Venturing into the rest of the thread, I see that you're right. Plenty of anti-PC and censorship stuff. Sorry!

Well, I don't agree.

"We wanted this to happen so creatively, we made it happen"

As opposed to a teenager stabbing herself in the neck to show how "real" things are to the protagonist? Jessica Jones relied plenty on shock tactics. Basically every scene with Killgrave did.

I don't recall any incidents of male rape in the books or show.

"It also carries the suggestion that rape is some historical oddity."

Where is this crowd you speak of? Anyway, I can think of very few portrayals of rape in tv shows that wasn't heavily criticised. Buffy, Mad Men, Battlestar, Outlander. Jessica Jones and the aforementioned scenes are exceptions, and I still recall significant criticisms. People criticised Jessica Jones for making

I'm willing to bet that if Game of Thrones had done that same scene, it would have been poorly received. Especially if they'd played an ironically cheery pop song after, like OitNB did.
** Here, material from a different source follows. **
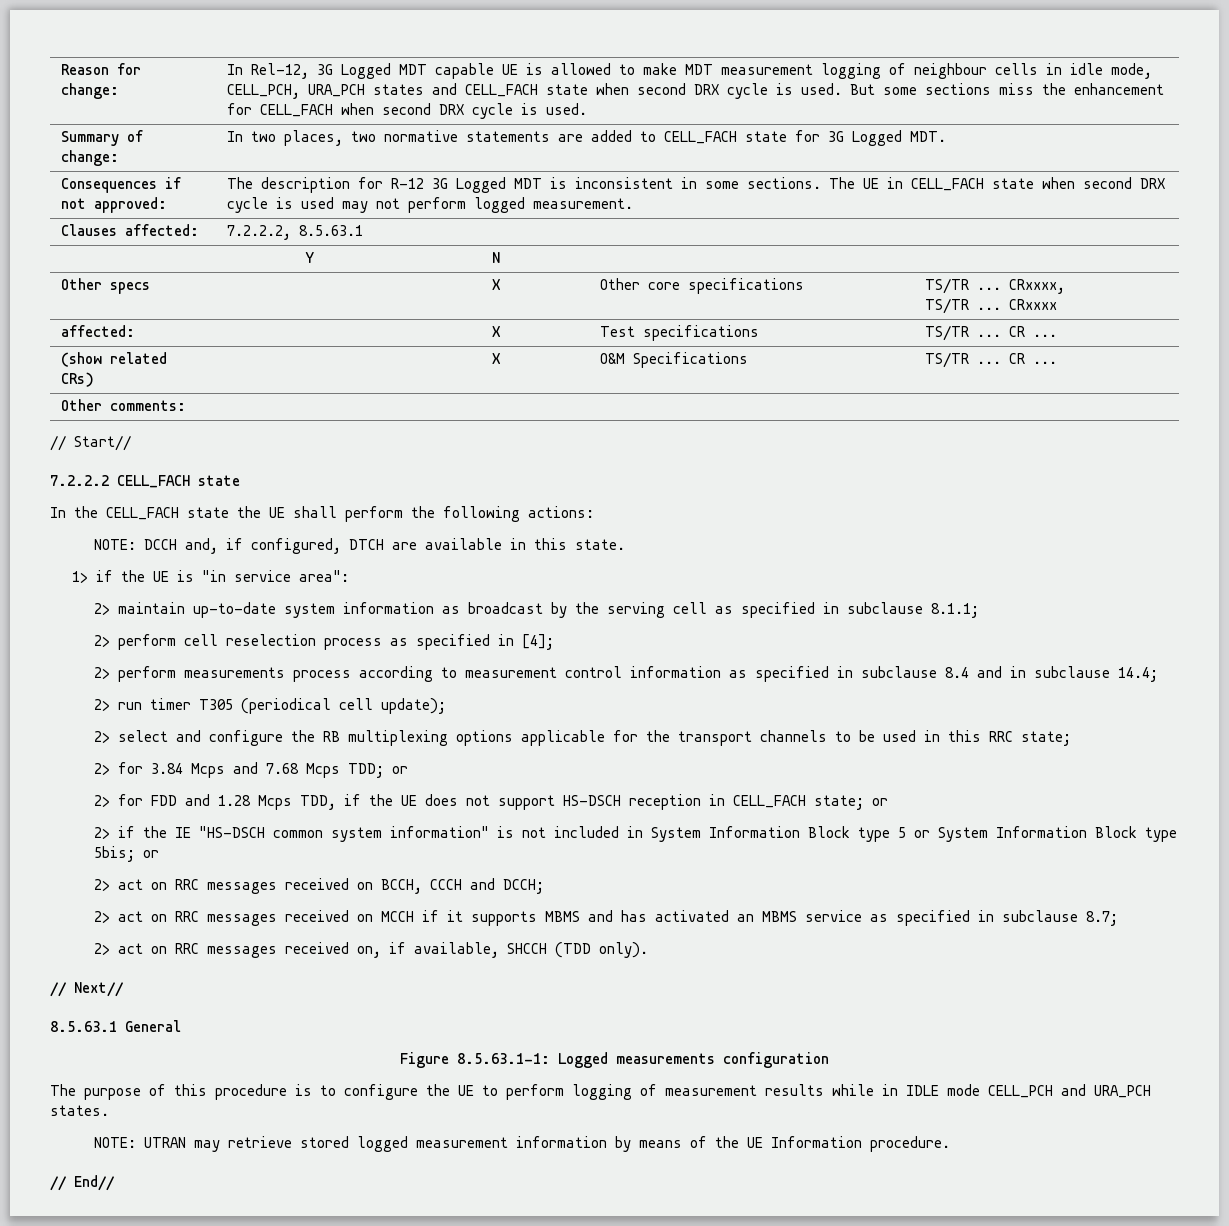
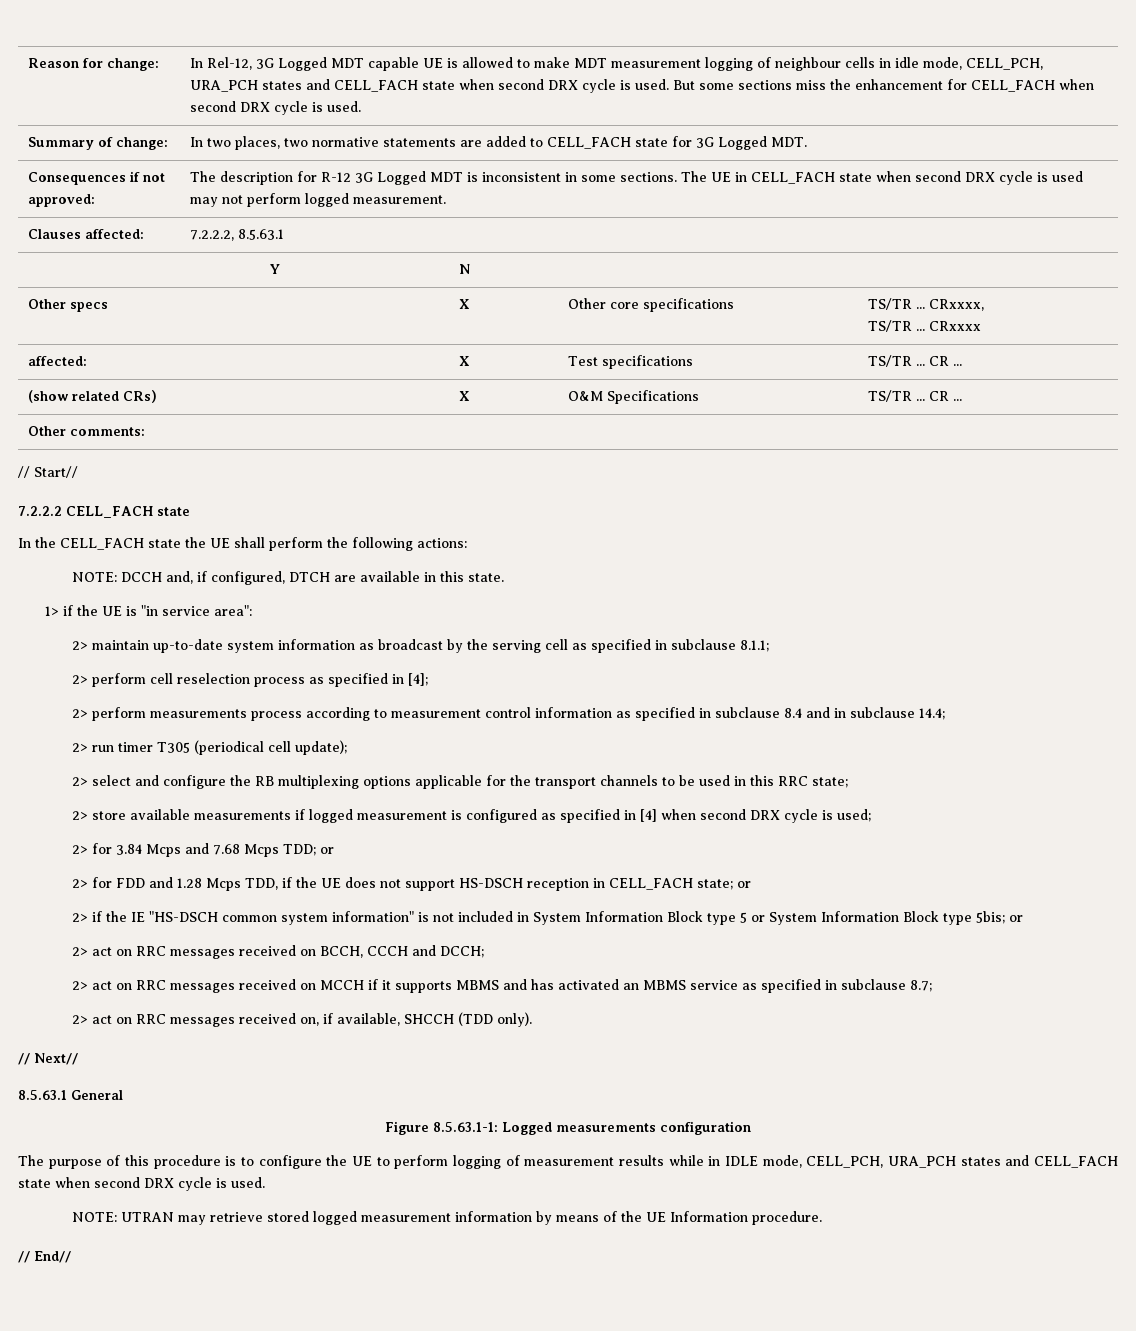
(1071, 738) none -> [71,809,871,823] // 2> store available measurements if logged measurement is configured as specified in [4] when second DRX cycle is used;
[947,1084,1151,1098] [50,1105,109,1116] mode CELL_PCH and URA_PCH states. -> [762,1155,1118,1168] [18,1177,265,1191] mode, CELL_PCH, URA_PCH states and CELL_FACH state when second DRX cycle is used.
"In this approach it doesn't treat rape victims as people because they are just pawns for the horror of the world, used to make the watcher recoil at how terrible and shocking this world is, rather than understood and treated as living people who have been affected by the actions of another."

There's plenty of non-POV characters that aren't utterly devoid of character or agency.

I don't see that it does treat it as inevitable, merely as being very common. Neither do I how see how it doesn't treat the victims as people, or show that it's an act perpetrated against a person.

Thing is, it didn't advance Reek's character arc. He doesn't save her when she gives him the chance too. He only finally snaps when Sansa is about to be killed.

Pretty much. Jeyne Poole is given no character, focus or agency. At least they had Sansa attempt to pass messages along and so on.

That's a very good point about the reconfiguring audience perspectives, I'll have to mull that one over.

The Cersei scene is strange situation. The director and the actors thought it was consensual, but the show runners say that Jaime "forces himself upon" Cersei in an interview. I'd love to find out really what the hell happened behind the scenes on that one.

"but if anything it totally derailed her arc that season of actually learning to manoeuvre in that world. "
I don't see how it did. Delayed it maybe. But she's still alive, and now she'll never put her faith in Littlefinger.

I agree. The flack she caught was absurd. But I really wasn't a fan either, especially of her Leftovers reviews.

We haven't seen the full ramifications for Sansa's story arc I feel.

If anything, that was just planting the seeds for when she eventually does come a player. The frustrating things about Season 5 is it entirely stalled that storyline for her, though I'm sure it's coming eventually.